The OGBL has long called for a reform of Luxembourg’s taxation system, so it is no surprise that the labour union’s president, Nora Back, says this should be one of the next government’s priorities. The outgoing government had promised to make changes, but then had covid and the economic fallout of the Ukraine conflict to deal with, so didn’t get round to legislating the reforms. Now Back wants to see the system overhauled.
There is an unjust distribution of tax burden between those on low or medium salaries and high earners
Firstly, the union is demanding an automatic adjustment of tax in line with inflation, so that net income is not hit whenever there is an indexed increase in gross salaries. Tax reform should also tackle the inequality suffered by single parents, widows and widowers, who often suddenly start getting taxed at higher rates through no fault of their own under the current system.
“There is an unjust distribution of tax burden between those on low or medium salaries and high earners,” back adds. “The rate at which we start to tax income should be much higher and we should stretch the tax brackets for those on average salaries.” Another long-standing demand from the OGBL has been to lessen the gap between tax on personal income and capital income. “Income from work is taxed much more. We want an increase in the tax on dividends and stock options...”

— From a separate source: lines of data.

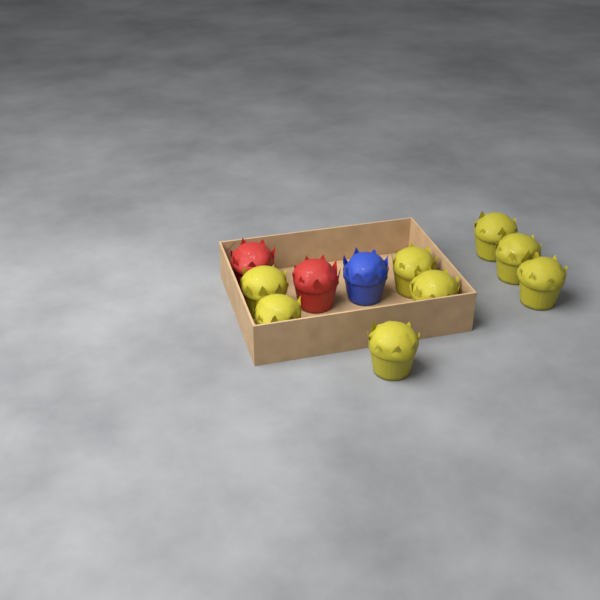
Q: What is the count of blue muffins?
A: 1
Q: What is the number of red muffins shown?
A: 2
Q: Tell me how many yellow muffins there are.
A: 8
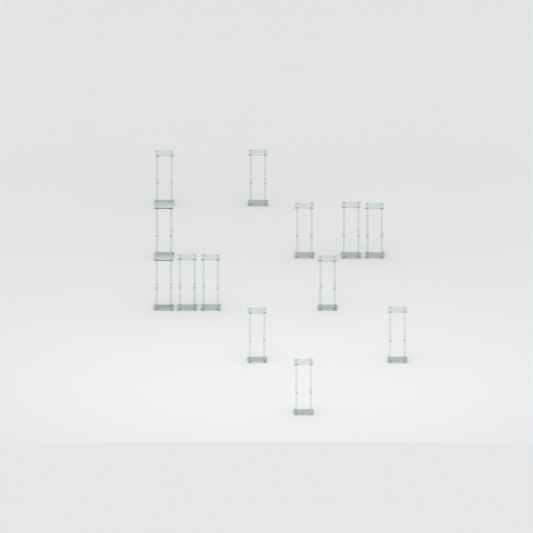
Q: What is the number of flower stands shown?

Back is also concerned that through the cost-of-living crisis and other factors, more and more households find themselves in precarious situations. “We have the highest rate of working poor in Europe, and the at risk of poverty rate is also climbing,” she says. To this end, the OGBL wants the next government to tackle the level of the minimum wage in Luxembourg. “The minimum wage is below what Statec says is the reference budget that a household needs to survive. It is also below what the EU directive says it should be, which is 60% of the country’s median wage. So we are demanding a 10% increase.”
Luxembourg’s collective bargaining law, which she says is outdated and does not meet the demands of the current economy and way of working, is another target. This has led to what she says is a relatively low uptake. “Only around 50% of companies in Luxembourg have a collective agreement. The EU has set a target for member states to have at least 80% covered by collective agreements.”
Indeed, workers’ protection is a priority and Back wants to see a debate on working hours and to ensure that employees have a healthy work-life balance. “A demand for shorter working is in our DNA as a union,” she says. “But we see that Luxembourg in general has longer working hours of any of our neighbouring countries.”
As for the tripartite and the so-called Luxembourg social model, Back says that it proved once again to be useful during the covid pandemic and the more recent energy crisis. “Indexation is a law that should not be touched. That is a red line for the OGBL.” She is pleased that nearly all parties have stated in their manifestos that they will maintain the index. “It is an essential tool in the fight against the loss of purchasing power and it has helped Luxembourg avoid the industrial action that we have seen in other countries caused by inflation.”